Die Diskussion über Urteile des Europäischen Gerichtshofs für Menschenrechte (EGMR) in Strassburg zeigt fundamentale offene Fragen auf. Gut, dass sie geführt wird!

“Menschenrecht auf Sozialhilfebetrug!” empört sich ein Weltwoche-Redaktor. Weshalb? Weil “Strassburg” urteilte, Observation von Leuten, die des Sozialhilfe- oder Invalidenversicherungsbetrugs verdächtigt werden, sei nur auf einer gesetzlichen Grundlage zulässig.

“Kein Menschenrecht auf Sex”, moniert ein Kolumnist der “NZZ am Sonntag” am 13.8.17. Weshalb? Weil “Strassburg” in einem Fall aus Portugal urteilte, es sei eine unerlaubte Diskriminierung, wenn ein Staat einer 50-jährigen Frau eine Therapie, die er jüngeren Frauen ermöglicht, verwehre, weil sie angeblich an sexuellen Beziehungen nicht mehr dasselbe Interesse haben könne (Link zum Urteil).

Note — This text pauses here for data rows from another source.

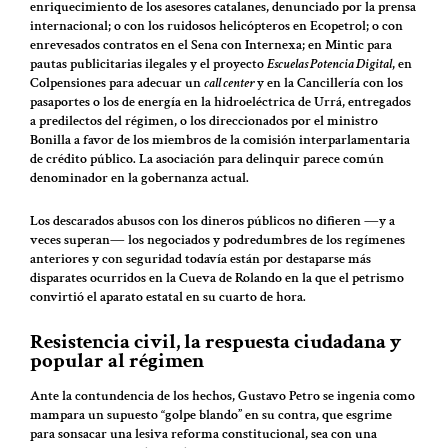
enriquecimiento de los asesores catalanes, denunciado por la prensa
internacional; o con los ruidosos helicópteros en Ecopetrol; o con
enrevesados contratos en el Sena con Internexa; en Mintic para
pautas publicitarias ilegales y el proyecto
Escuelas Potencia Digital
, en
Colpensiones para adecuar un
call center
y en la Cancillería con los
pasaportes o los de energía en la hidroeléctrica de Urrá, entregados
a predilectos del régimen, o los direccionados por el ministro
Bonilla a favor de los miembros de la comisión interparlamentaria
de crédito público. La asociación para delinquir parece común
denominador en la gobernanza actual.
Los descarados abusos con los dineros públicos no difieren ―y a
veces superan― los negociados y podredumbres de los regímenes
anteriores y con seguridad todavía están por destaparse más
disparates ocurridos en la Cueva de Rolando en la que el petrismo
convirtió el aparato estatal en su cuarto de hora.
Resistencia civil, la respuesta ciudadana y
popular al régimen
Ante la contundencia de los hechos, Gustavo Petro se ingenia como
mampara un supuesto “golpe blando” en su contra, que esgrime
para sonsacar una lesiva reforma constitucional, sea con una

Weder geht es um Recht auf Sozialhilfebetrug noch um Recht auf Sex. Es geht darum, ob wir einen Staat wollen,

  • der ohne gesetzliche Grundlage massiv in unser Leben eingreifen, uns zum Beispiel ohne unser Wissen filmen und mit den Aufnahmen nach Gutdünken verfahren darf;
  • der Leistungen diskriminierend gewähren darf, aufgrund von unhaltbaren Unterscheidungen.

Von Recht auf Sozialhilfebetrug könnte höchstens gesprochen werden, wenn “Strassburg” dem Gesetzgeber untersagen wollte, in einem Gesetz die Observation verdächtiger Personen zuzulassen und zu regeln. Diejenigen, die sich Sorgen um die Demokratie machen, mögen bedenken, dass das Erfordernis der gesetzlichen Grundlage ein ausgesprochen demokratisches ist, denn die gesetzgebende Behörde, das Parlament, ist demokratisch gewählt, und in der Schweiz untersteht das Gesetz sogar noch dem Referendum. Gesetzlose Observation missachtet somit sowohl die indirekte als auch die direkte Demokratie.

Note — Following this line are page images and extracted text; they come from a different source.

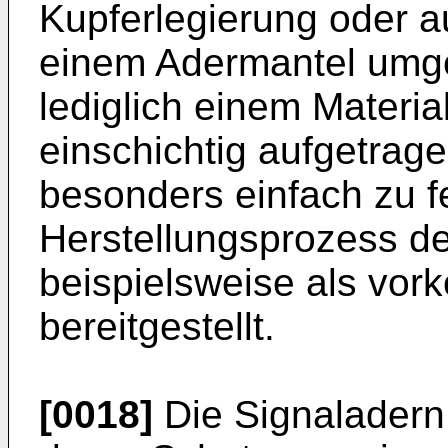
Kupferlegierung oder a
einem Adermantel umg
lediglich einem Materia
einschichtig aufgetrage
besonders einfach zu f
Herstellungsprozess d
beispielsweise als vork
bereitgestellt.
[0018]
Die Signaladern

Von Recht auf Sex könnte geschrieben werden, wenn Leistungen verlangt würden, die der betreffende Staat bisher überhaupt nicht gewährte. Geht es um Leistungen, die er gewährt, aber von denen er einen Teil der Betroffenen ausschliessen will, geht es um die Prüfung der Unterscheidungskriterien. Dann geht es darum, ob wir den diskriminierenden Staat wollen.